Table 1. Relative forecasting performance of the adaptive mean forecast function, the benchmark being the recursive mean. The FRED ticker is given along with the rolling window and the parameter λ. relMSE is the MSE relative to the benchmark, relMAE is the MAE relative to the benchmark and SSR is the sign success ratio (the probability of a correct sign prediction). All data are monthly starting from 2000. All series are in their monthly growth rates, except the interest rates where they are given as monthly differences. 

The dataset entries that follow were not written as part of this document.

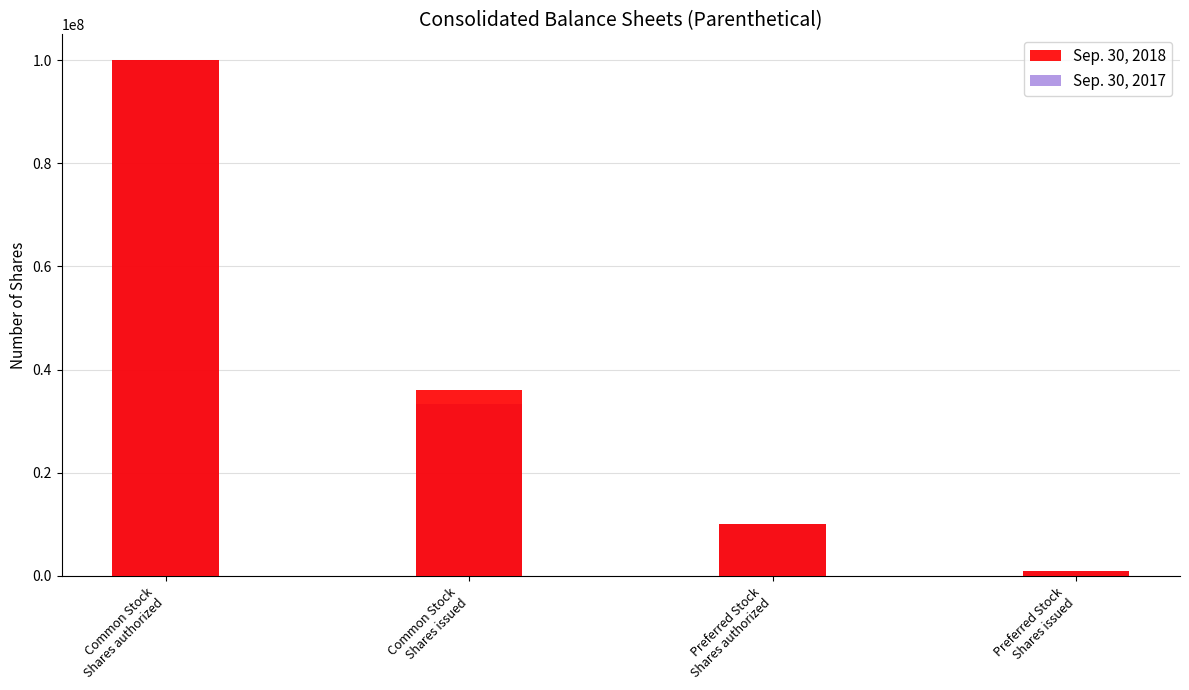

At Common Stock
Shares authorized, list the series in order from largest to smallest.

Sep. 30, 2018, Sep. 30, 2017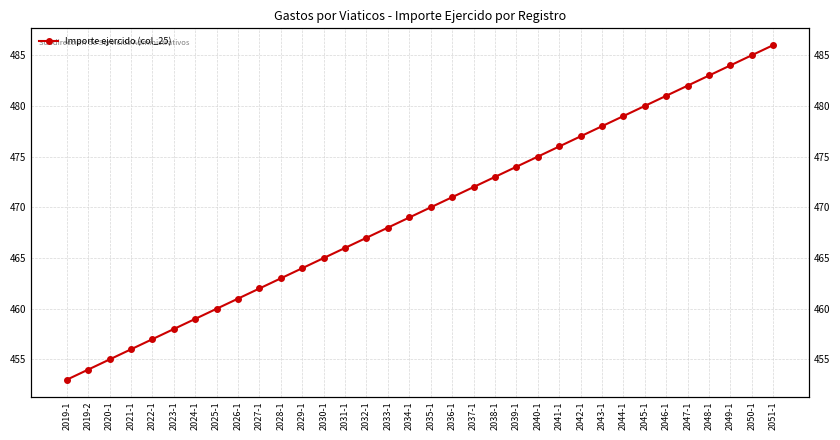

How many distinct data groups are displayed?

1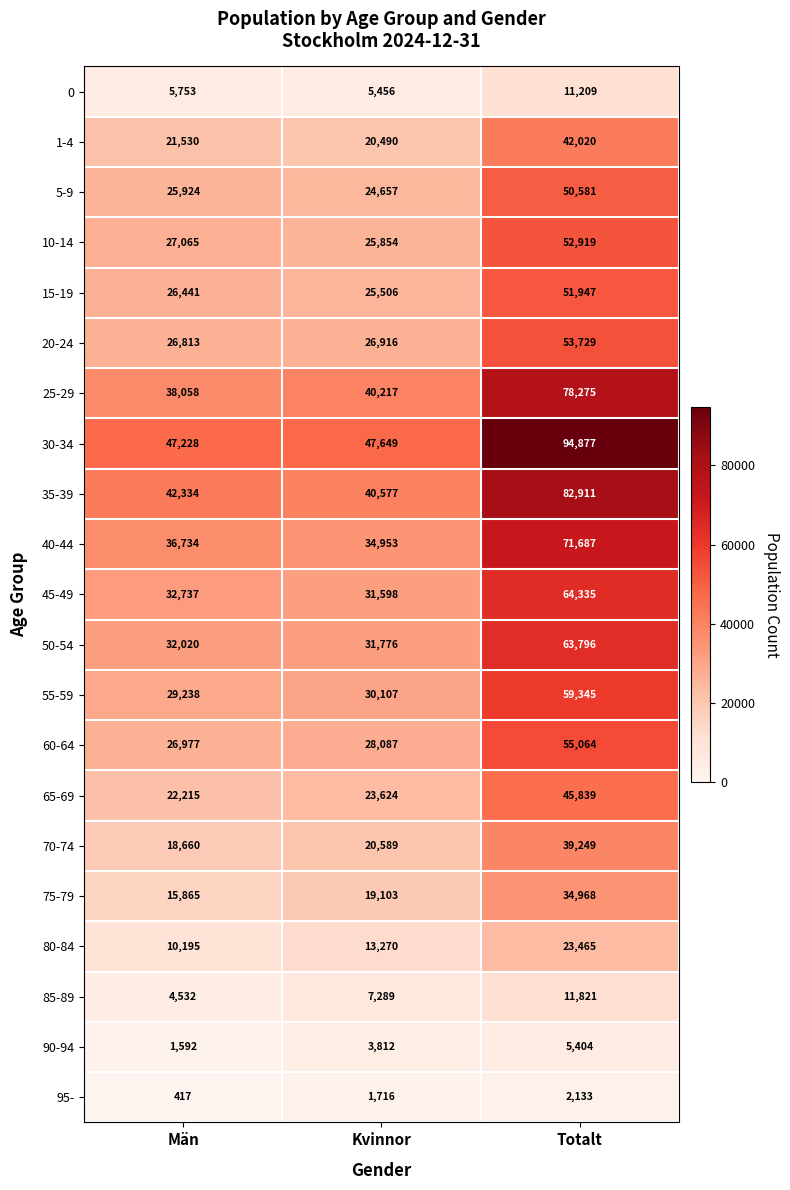

What is the spread (max minus min) of values at Kvinnor?

45933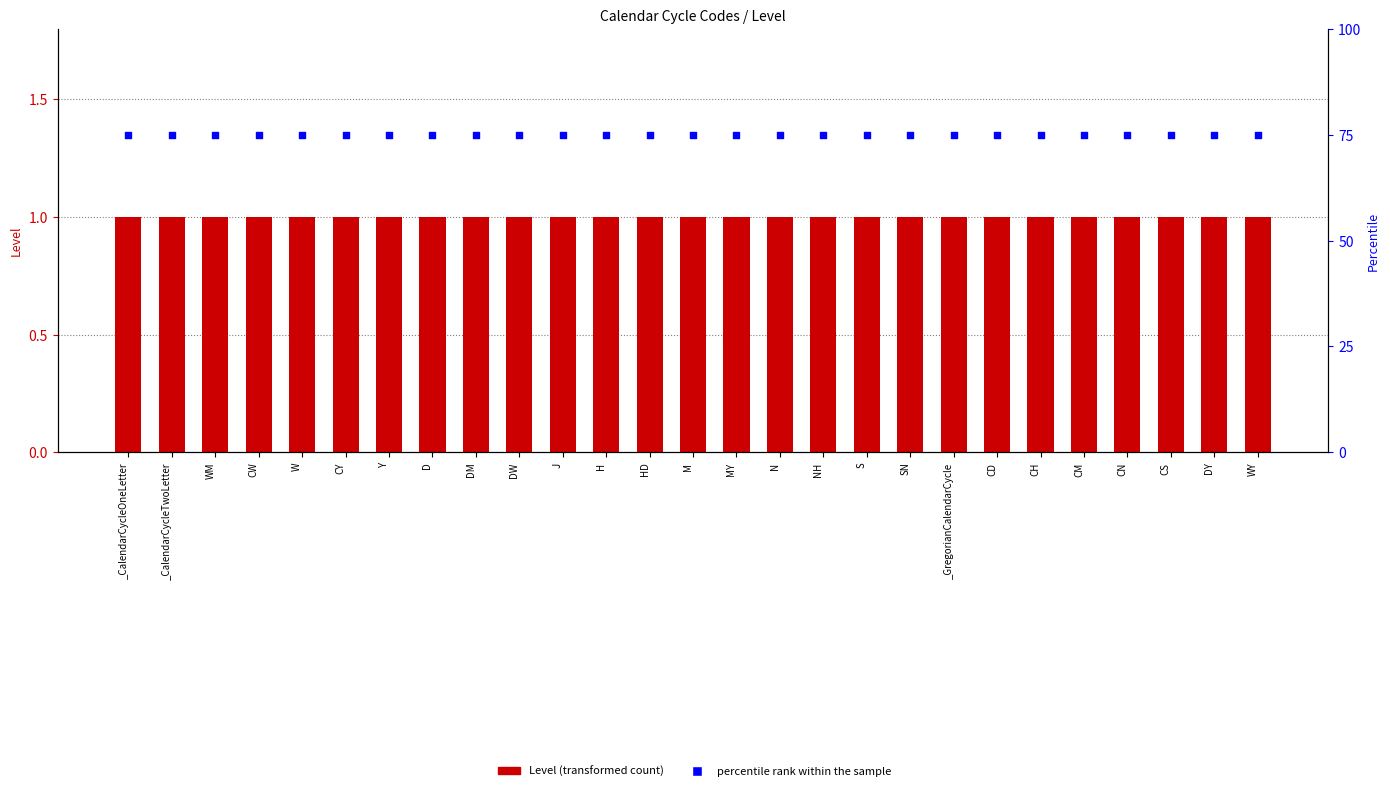

What is the total value across all series at J?

76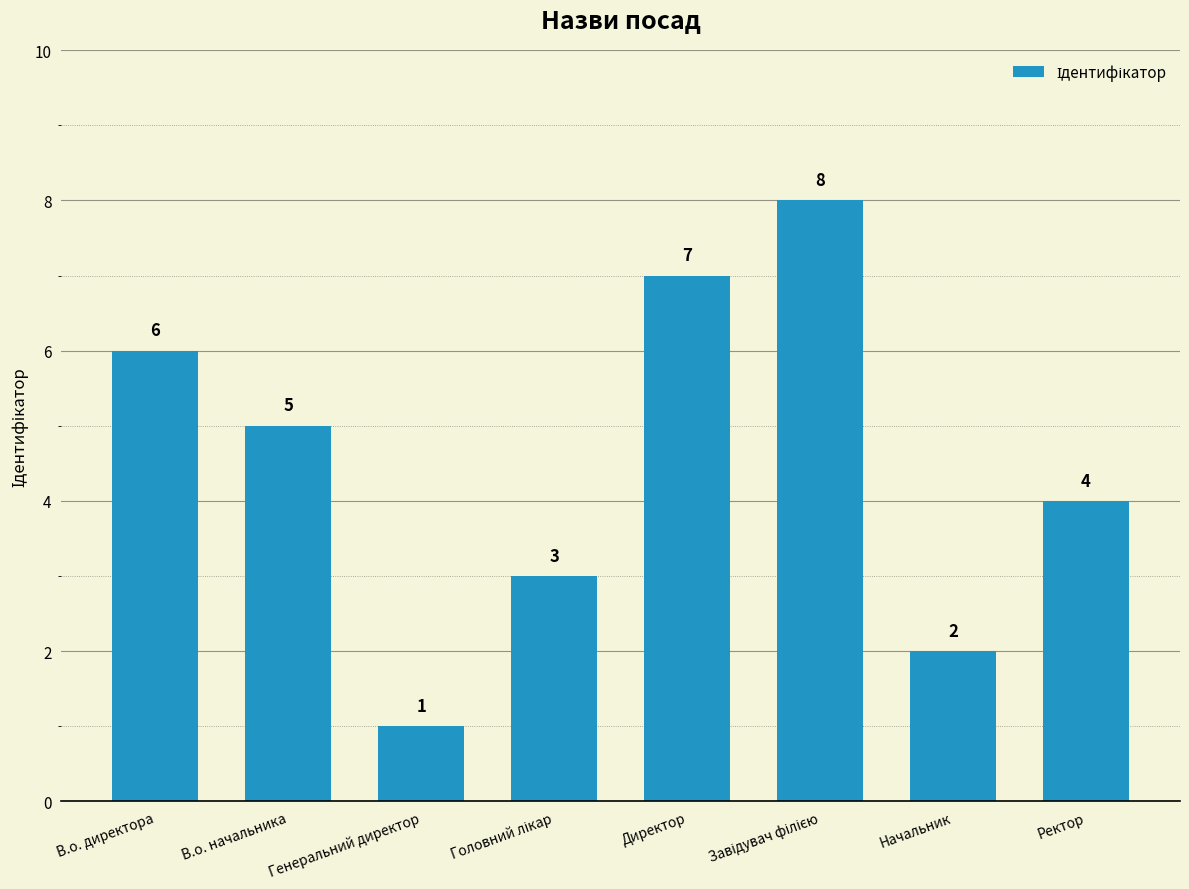

The value at В.о. директора is 3. True or false?

False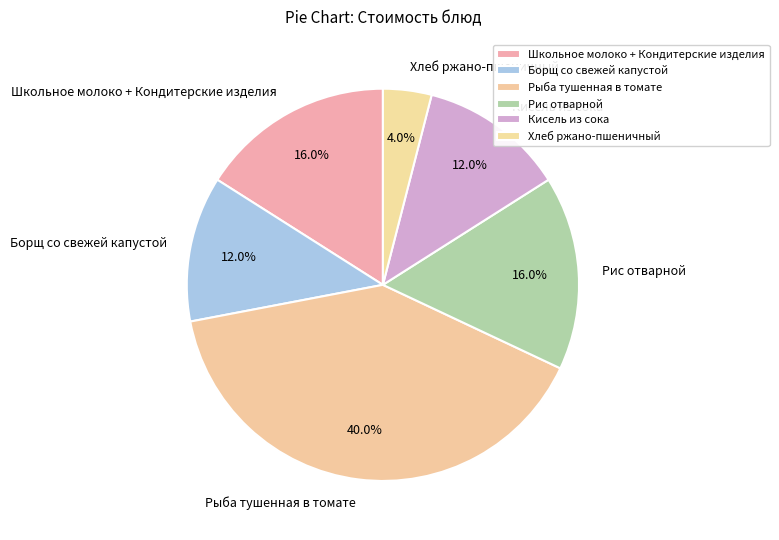

Which category has the biggest portion of the pie?

Рыба тушенная в томате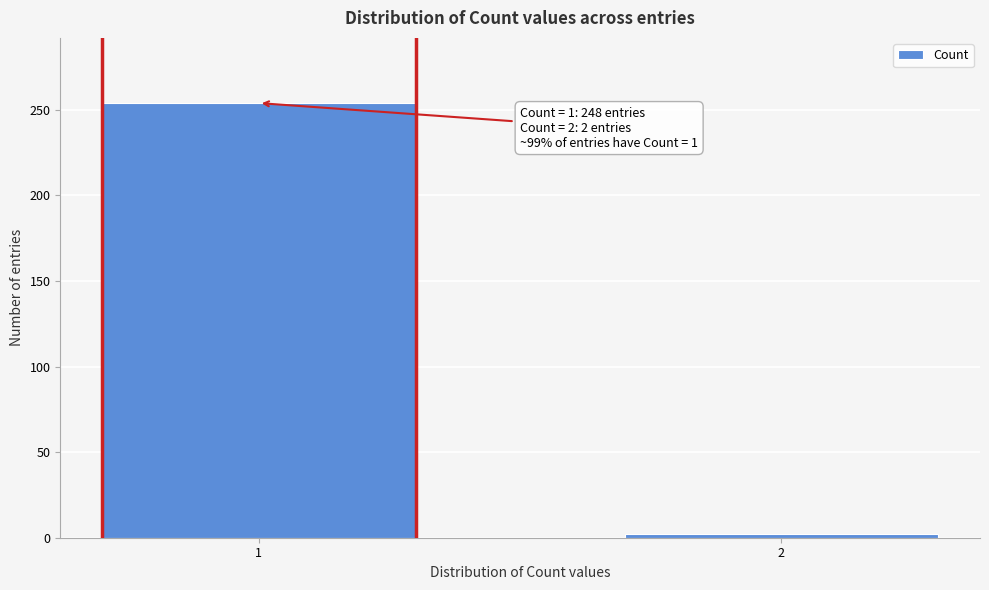

Reading left to right, what are all the values shown in this chart?

254	2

The results are very much supportive to the use of this new forecast function and you will see that it works across a range of different economic variables. Furthermore, there is very reasonable stability (almost uniformity) in the choice of the λ parameter which implies that possibly little work needs to be done in selecting it. There you have it, starting from the constant forecast function, adding error learning, de-biasing and then regressing (but with an MSE minimizing twist!) you get your adaptive mean forecast. Enjoy and, I would rather recommend, use it as a very comfortable forecasting benchmark.